A maior nota do vestibular foi a do candidato Rafael Tupynambá Dutra, de 18 anos Considerado assunto polêmico desde que foi anunciado, o sistema de bônus para ingresso na Universidade Federal de Minas Gerais (UFMG) ajudou na classificação dos cinco primeiros colocados do último vestibular, cujo resultado foi divulgado na sexta-feira.

Do total de 5.950 novos alunos da universidade, 34,04% aderiram ao bônus, inclusive a nova aluna de medicina Roberta Tameirão Matos Dayrell, que obteve a primeira colocação geral com o auxílio do benefício ? 10% por ter estudado em escola pública nos últimos sete anos, e mais 5% por ter se autodeclarado negra ou parda.

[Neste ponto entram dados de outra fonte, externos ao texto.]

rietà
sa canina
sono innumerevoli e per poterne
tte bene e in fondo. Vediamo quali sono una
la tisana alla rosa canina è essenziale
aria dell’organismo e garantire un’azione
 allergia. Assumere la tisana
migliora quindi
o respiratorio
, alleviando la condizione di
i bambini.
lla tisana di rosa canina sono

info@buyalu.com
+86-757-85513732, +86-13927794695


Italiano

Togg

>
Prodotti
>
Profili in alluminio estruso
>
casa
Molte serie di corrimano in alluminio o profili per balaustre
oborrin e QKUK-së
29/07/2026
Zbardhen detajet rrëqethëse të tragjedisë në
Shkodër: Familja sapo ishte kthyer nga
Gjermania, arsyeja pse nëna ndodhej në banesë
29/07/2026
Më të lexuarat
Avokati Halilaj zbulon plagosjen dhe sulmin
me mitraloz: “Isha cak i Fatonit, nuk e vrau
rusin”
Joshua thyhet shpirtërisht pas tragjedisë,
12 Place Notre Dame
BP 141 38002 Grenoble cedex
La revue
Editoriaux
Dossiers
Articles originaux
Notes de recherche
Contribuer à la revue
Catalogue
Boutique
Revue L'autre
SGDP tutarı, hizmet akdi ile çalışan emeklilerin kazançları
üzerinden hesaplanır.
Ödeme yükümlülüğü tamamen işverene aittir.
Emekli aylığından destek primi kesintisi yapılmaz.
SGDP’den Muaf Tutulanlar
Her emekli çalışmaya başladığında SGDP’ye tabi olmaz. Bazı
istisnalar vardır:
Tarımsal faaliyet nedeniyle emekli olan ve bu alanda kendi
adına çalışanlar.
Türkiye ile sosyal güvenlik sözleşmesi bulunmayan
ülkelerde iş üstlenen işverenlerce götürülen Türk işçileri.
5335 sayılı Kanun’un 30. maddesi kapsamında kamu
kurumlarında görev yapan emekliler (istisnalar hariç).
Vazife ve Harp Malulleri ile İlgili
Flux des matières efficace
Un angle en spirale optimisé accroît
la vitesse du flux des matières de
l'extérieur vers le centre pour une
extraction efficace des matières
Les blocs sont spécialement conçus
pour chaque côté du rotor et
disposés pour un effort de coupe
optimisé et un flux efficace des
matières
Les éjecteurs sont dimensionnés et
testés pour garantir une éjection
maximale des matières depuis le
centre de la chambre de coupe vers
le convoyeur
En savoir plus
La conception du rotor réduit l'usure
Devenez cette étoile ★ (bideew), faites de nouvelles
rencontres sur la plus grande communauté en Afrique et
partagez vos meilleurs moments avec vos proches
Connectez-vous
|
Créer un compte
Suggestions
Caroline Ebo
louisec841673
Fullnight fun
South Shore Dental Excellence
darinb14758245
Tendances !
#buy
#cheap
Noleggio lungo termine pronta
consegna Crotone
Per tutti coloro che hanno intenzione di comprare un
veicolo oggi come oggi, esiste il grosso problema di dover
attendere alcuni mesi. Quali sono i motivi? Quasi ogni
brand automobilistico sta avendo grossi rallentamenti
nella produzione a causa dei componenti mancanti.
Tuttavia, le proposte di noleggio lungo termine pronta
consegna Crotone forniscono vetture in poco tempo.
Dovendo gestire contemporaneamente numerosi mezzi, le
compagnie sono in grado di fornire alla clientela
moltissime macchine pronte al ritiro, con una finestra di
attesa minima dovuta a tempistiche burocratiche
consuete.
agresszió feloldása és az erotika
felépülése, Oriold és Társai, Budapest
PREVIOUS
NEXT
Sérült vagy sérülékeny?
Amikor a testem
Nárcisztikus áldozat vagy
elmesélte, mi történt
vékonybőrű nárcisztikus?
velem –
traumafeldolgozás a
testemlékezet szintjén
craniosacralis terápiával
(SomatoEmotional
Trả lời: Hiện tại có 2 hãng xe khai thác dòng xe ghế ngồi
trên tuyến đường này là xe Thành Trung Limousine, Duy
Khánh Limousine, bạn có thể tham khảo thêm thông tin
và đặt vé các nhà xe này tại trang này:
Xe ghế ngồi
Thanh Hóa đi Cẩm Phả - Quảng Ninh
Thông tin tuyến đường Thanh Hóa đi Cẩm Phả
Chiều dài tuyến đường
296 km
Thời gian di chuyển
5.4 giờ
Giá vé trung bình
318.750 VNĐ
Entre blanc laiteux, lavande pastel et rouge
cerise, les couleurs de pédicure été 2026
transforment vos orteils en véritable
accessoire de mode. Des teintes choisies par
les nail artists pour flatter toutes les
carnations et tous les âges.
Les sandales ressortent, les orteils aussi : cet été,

Sem os bônus e contando apenas os pontos efetivamente marcados com as respostas corretas às questões, o mais bem posicionado candidato na UFMG é Rafael Tupynambá Dutra, de 18 anos, aprovado para engenharia de controle e automação. é o mesmo aluno brilhante do Colégio Santo Agostinho de BH que já obteve três medalhas de ouro e quatro de prata na Olimpíada Brasileira de Matemática e três ouros na Olimpíada Brasileira de Física.

Sempre participando de competições, o jovem já foi à Bolívia, Argentina e, mais recentemente, ao Vietnã e à Espanha, países onde conquistou em 2007 e 2008, respectivamente, o segundo lugar na Olimpíada Internacional de Matemática. Ontem, ele estava em Nova Friburgo (RJ) a convite da organização de uma das olimpíadas que ofereceu aos primeiros colocados uma semana de cursos com especialistas brasileiros e estrangeiros.

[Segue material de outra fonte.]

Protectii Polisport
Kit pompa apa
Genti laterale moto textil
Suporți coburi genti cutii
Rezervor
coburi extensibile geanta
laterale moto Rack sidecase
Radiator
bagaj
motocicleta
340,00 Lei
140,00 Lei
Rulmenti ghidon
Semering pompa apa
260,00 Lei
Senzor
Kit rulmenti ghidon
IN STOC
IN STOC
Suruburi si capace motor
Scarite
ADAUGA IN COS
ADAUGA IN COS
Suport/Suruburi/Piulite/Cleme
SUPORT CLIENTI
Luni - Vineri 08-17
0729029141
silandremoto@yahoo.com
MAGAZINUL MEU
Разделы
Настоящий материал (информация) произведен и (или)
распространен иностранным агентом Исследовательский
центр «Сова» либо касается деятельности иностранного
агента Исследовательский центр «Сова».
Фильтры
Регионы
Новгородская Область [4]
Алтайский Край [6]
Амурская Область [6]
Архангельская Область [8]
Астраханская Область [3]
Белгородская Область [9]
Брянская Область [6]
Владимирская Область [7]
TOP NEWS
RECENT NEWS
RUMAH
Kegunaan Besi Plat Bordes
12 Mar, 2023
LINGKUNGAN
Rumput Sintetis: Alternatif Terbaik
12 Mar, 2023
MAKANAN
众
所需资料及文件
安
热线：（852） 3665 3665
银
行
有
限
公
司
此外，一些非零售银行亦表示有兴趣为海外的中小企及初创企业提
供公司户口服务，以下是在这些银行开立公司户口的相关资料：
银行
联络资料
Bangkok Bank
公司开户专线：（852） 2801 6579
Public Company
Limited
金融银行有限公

Na UFMG, Rafael Dutra obteve 152,52 pontos, ou 95,32% do total distribuído. Ele conta que alcançou nas provas abertas 100 em matemática, física e na redação, e 98 em química. No fim de dezembro, ele recebeu a notícia de sua aprovação em outro vestibular concorrido, o do Instituto Tecnológico da Aeronáutica (ITA), em São José dos Campos (SP), onde passou para engenharia eletrônica.

"Preferi a UFMG, mas não conheço muito sobre o curso", diz calmamente o rapaz, que espera uma resposta de um teste ainda mais ousado. Ele enviou documentos, cartas de recomendação, históricos
e fez provas em inglês para se candidatar ao vestibular do Instituto Tecnológico de Massachusetts. "Dizem que ele é o melhor do mundo na área. Em março fico sabendo se passei e, caso dê certo, vou em setembro."

O curso ele só escolhe depois do primeiro ano de estudos. Segundo informa a Comissão Permanente do Vestibular (Copeve), no curso de medicina, o mais disputado, o percentual de alunos com bônus chegou a 28,75%, o que significa 92 vagas. O campeão mesmo de bônus é o curso de licenciatura de química, no horário noturno. Das 40 vagas, 70% foram ocupadas por optantes do benefício.

O número geral de ingressantes que estudaram ao menos o último ano do ensino médio na rede pública foi de 44,8%, uma boa diferença sobre os 33,1% do vestibular anterior. "é um caminho interessante porque, de fato, houve impacto significativo na inclusão de alunos de escolas públicas", disse a coordenadora da Copeve, Vera Resende.